The Northwest Tri-County Intermediate Unit 5, in an audit obtained by the Times Observer last week, allegedly "hoarded" approximately $14.2 million in money that should have been delivered to local school districts.
The IU's response, in a press release received late Wednesday, acknowledges an intention to return some funding to school districts but failed to address issues regarding the deficiencies in financial policies and procedures of the organization alleged in the audit.
"Like all Intermediate Units across the Commonwealth, the Northwest Tri-County Intermediate Unit 5 has made it a priority to generate funding from sources other than its member school districts in order to offer more and increasingly better services to meet the needs of today's learners," according to the release. "Through its commitment to these efforts, IU5 has accumulated a healthy fund balance to assist member districts meet the many challenges that face school districts today and in the future."
According to the audit, the IU, which provides special education supports for students in the Warren County School District and the other 16 member districts in Erie and Crawford counties, reported an $8.8 million general fund balance. When it became apparent that costs to the district from the IU were rising, questions started to flow.
While acknowledging an accumulated "healthy fund balance over time due to its aggressive nature in grant writing and partnerships," the release claims that the IU "has also taken steps to reduce overall costs of operations."

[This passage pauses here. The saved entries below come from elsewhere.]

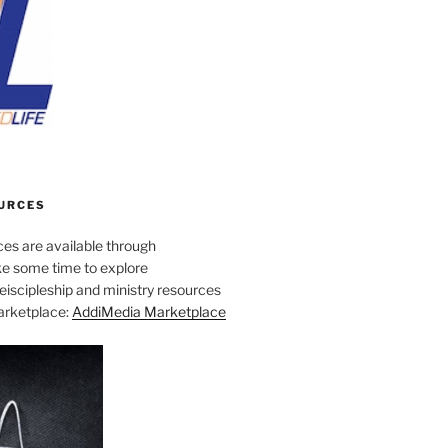
URCES
es are available through
e some time to explore
iscipleship and ministry resources
marketplace:
AddiMedia Marketplace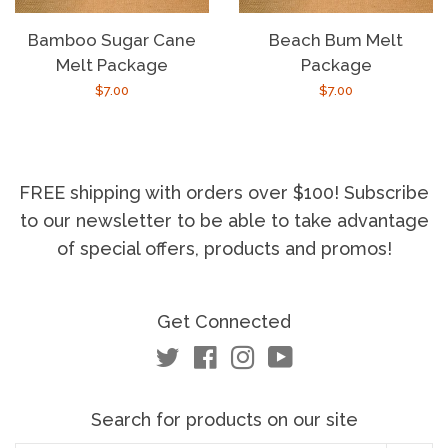
Bamboo Sugar Cane
Beach Bum Melt
Melt Package
Package
Regular
$7.00
Regular
$7.00
price
price
FREE shipping with orders over $100! Subscribe
to our newsletter to be able to take advantage
of special offers, products and promos!
Get Connected
Twitter
Facebook
Instagram
YouTube
Search for products on our site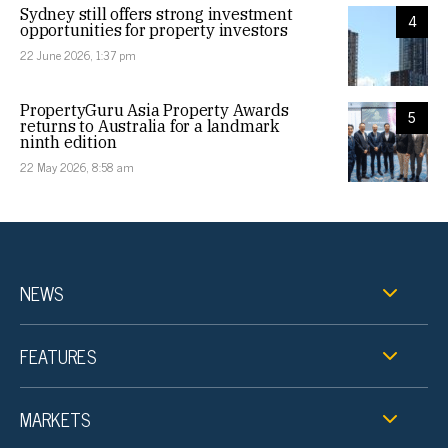
Sydney still offers strong investment
4
opportunities for property investors
22 June 2026, 1:37 pm
PropertyGuru Asia Property Awards
5
returns to Australia for a landmark
ninth edition
22 May 2026, 8:58 am
NEWS
FEATURES
MARKETS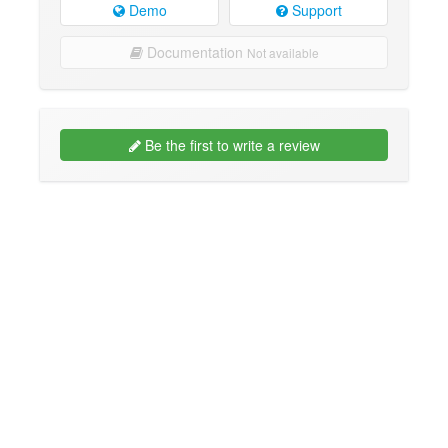
Demo
Support
Documentation
Not available
Be the first to write a review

The release further explained that "the IU (has) set up an Ad Hoc Budget Committee comprised of district superintendents, board members and businesses managers. In addition, the IU board passed a resolution at its September board meeting to conduct an independent forensic audit of its programs and funding formulas."
Warren County School District Superintendent Brandon Hufnagel told the Times Observer on Tuesday night that the school board will be voting on a version of a resolution calling for an equitable conclusion to the situation. He said that the district supports the IU as well as the forensic audit the IU will undertake. He further indicated that he is hoping for a positive outcome for all of the IU's member districts.
The audit claimed "IU management established financial policies that derived your clients (school districts) and the tax payers they represent."
According to the audit, funds were accumulated by the IU over multiple fiscal years and frequently placed in "deferred revenue" accounts. "In the case of the IU, a deferred revenue liability would exist if a governmental entity and/or the member districts had paid for services that the IU had not rendered at the end of any given date." Of the $14 million, $11,325,616 was in such accounts.
The audit alleged that "the financial policies of the IU were established by the management team that was in place at any given point in time. These policies were not approved or known by the IU Board based on our review of the Board minutes and interviews of management." As a result, the IU "was able to establish cash-hoarding policies disguised as legitimate business transactions that in the aggregate concealed millions of dollars" from the districts.
The IU has agreed to return $5 million to the member districts.
"Recognizing that these are challenging times for school districts, the IU offered to return some of these funds to the districts in May of this year," the IU release said.